I'd say be good with most of the material if your doing commercial(this is tough though because if you've never done xp or something it really isn't your fault), be able to rough in rooms easily, have some pipe bending knowledge, understanding switching and simple wiring, and just being a hard worker is most important. 

It really depends what you've been exposed too, if you'e done nothing but office buildings it's not really our fault if you don't know pipework or explosion proof stuff yet. There is a lot to learn. Hopefully you get with a small/medium contractor that does a wide range of jobs. Just be honest when you get on a job and they ask what you've learned, if you bs and act like a know it all no one is gonna help you out.


----------



## crazymurph (Aug 19, 2009)

480sparky said:


> Size boxes, conductors and conduits properly.
> Bend & install pipe to an acceptable level. Not artistic, but acceptable.
> Basic blueprint reading skills.
> Start to show leadership skills (help train the noobs on occasion).
> ...





partyman97_3 said:


> Nice post 480sparky, can I add a couple? Don't be afraid to jump in and get involved and ask plenty of questions. Always try to take care of the older guys you work with, ie do the grunt work, and so forth. They will appreciate it and most will take care of you.

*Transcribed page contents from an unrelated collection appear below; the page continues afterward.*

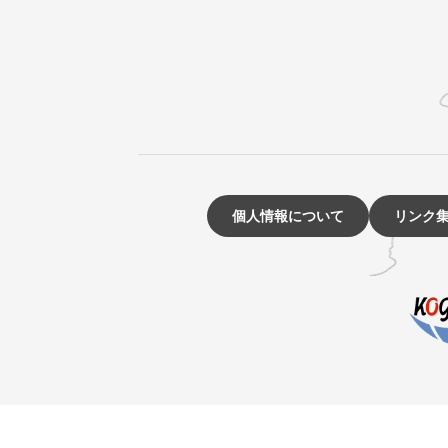
個人情報について
リンク
☰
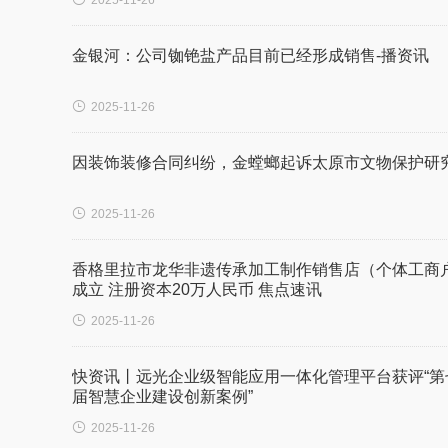
2025-11-26
金银河：公司铷铯盐产品目前已经形成销售-播资讯

2025-11-26
因装饰装修合同纠纷，金螳螂起诉太原市文物保护研

2025-11-26
香格里拉市龙华非遗传承加工制作销售店（个体工商
成立 注册资本20万人民币 焦点速讯

2025-11-26
快资讯丨远光企业级智能应用一体化管理平台获评“第
届智慧企业建设创新案例”

2025-11-26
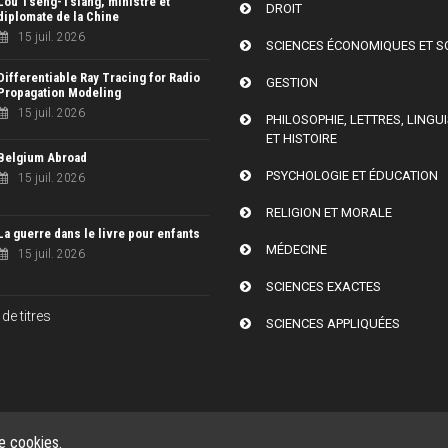
Lou Tseng-Tsiang, ministre et
DROIT
diplomate de la Chine
15 juil. 2026
SCIENCES ÉCONOMIQUES ET S
Differentiable Ray Tracing for Radio
GESTION
Propagation Modeling
15 juil. 2026
PHILOSOPHIE, LETTRES, LINGU
ET HISTOIRE
Belgium Abroad
PSYCHOLOGIE ET ÉDUCATION
15 juil. 2026
RELIGION ET MORALE
La guerre dans le livre pour enfants
MÉDECINE
15 juil. 2026
SCIENCES EXACTES
de titres
SCIENCES APPLIQUÉES
de cookies.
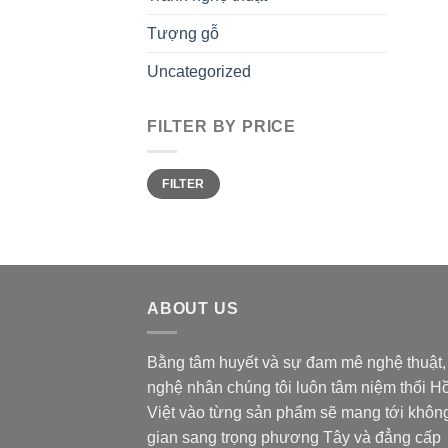
Tượng gỗ
Uncategorized
FILTER BY PRICE
Min
Max
FILTER
price
price
ABOUT US
Bằng tâm huyết và sự đam mê nghệ thuật,
nghệ nhân chúng tôi luôn tâm niệm thổi H
Việt vào từng sản phẩm sẽ mang tới khôn
gian sang trọng phương Tây và đẳng cấp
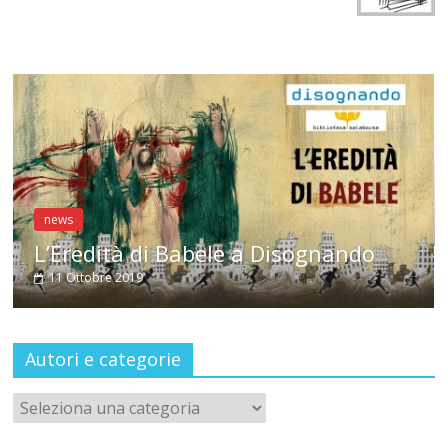
news
Antonella Selva a CondiM
3 Ottobre 2019
Disognando
Autori e categorie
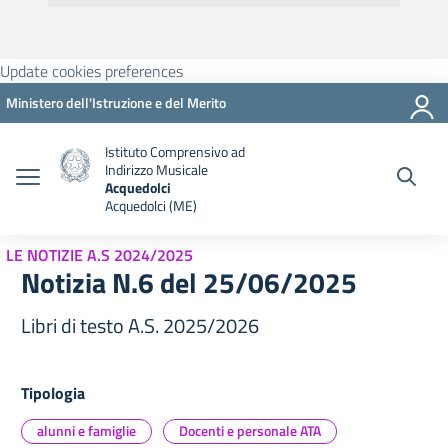
Update cookies preferences
Ministero dell'Istruzione e del Merito
Istituto Comprensivo ad
Indirizzo Musicale
Acquedolci
Acquedolci (ME)
LE NOTIZIE A.S 2024/2025
Notizia N.6 del 25/06/2025
Libri di testo A.S. 2025/2026
Tipologia
alunni e famiglie
Docenti e personale ATA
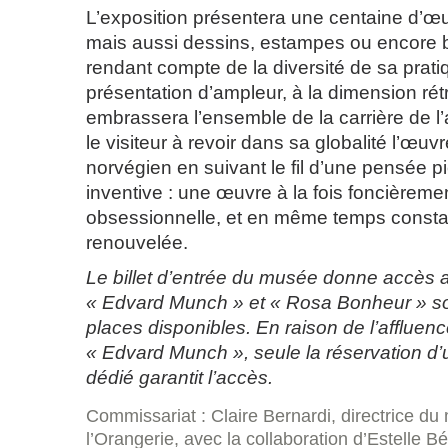
L’exposition présentera une centaine d’œu
mais aussi dessins, estampes ou encore 
rendant compte de la diversité de sa prati
présentation d’ampleur, à la dimension rét
embrassera l’ensemble de la carrière de l’ar
le visiteur à revoir dans sa globalité l’œuv
norvégien en suivant le fil d’une pensée pi
inventive : une œuvre à la fois foncièreme
obsessionnelle, et en même temps cons
renouvelée.
Le billet d’entrée du musée donne accès 
« Edvard Munch » et « Rosa Bonheur » s
places disponibles. En raison de l’affluenc
« Edvard Munch », seule la réservation d’
dédié garantit l’accès.
Commissariat : Claire Bernardi, directrice d
l’Orangerie, avec la collaboration d’Estelle 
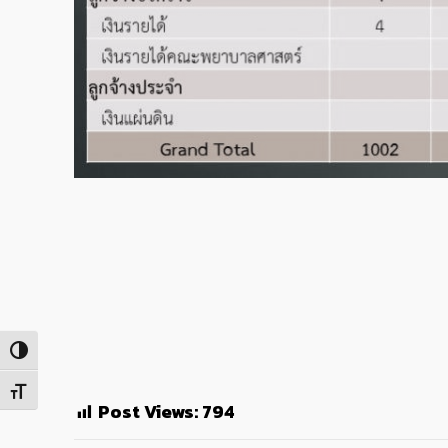
Toggle High Contrast
Toggle Font size
Post Views:
794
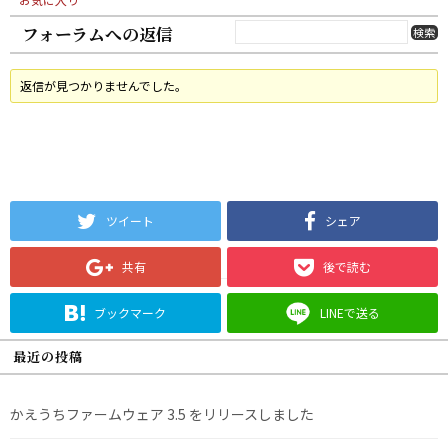
フォーラムへの返信
返信が見つかりませんでした。
ツイート
シェア
共有
後で読む
ブックマーク
LINEで送る
最近の投稿
かえうちファームウェア 3.5 をリリースしました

You also need to know the everyday code issues and basic electrical theory. Wiring of a 3-way switch, occpency sensors, and all other common comercial devices. If you lack in too many of these skills I take mine black and a plain donut is good for me.


----------



## crazymurph (Aug 19, 2009)

2 wire - hook up
3 wire- screw up
4 wire- drag up


----------



## Toronto Sparky (Apr 12, 2009)

How to politely correct your journeyman when he's wrong.


----------



## idontknow (Jul 18, 2009)

partyman97_3 said:


> I think it also helps to know which supply houses have free donuts.


The importance of this cannot be underestimated


----------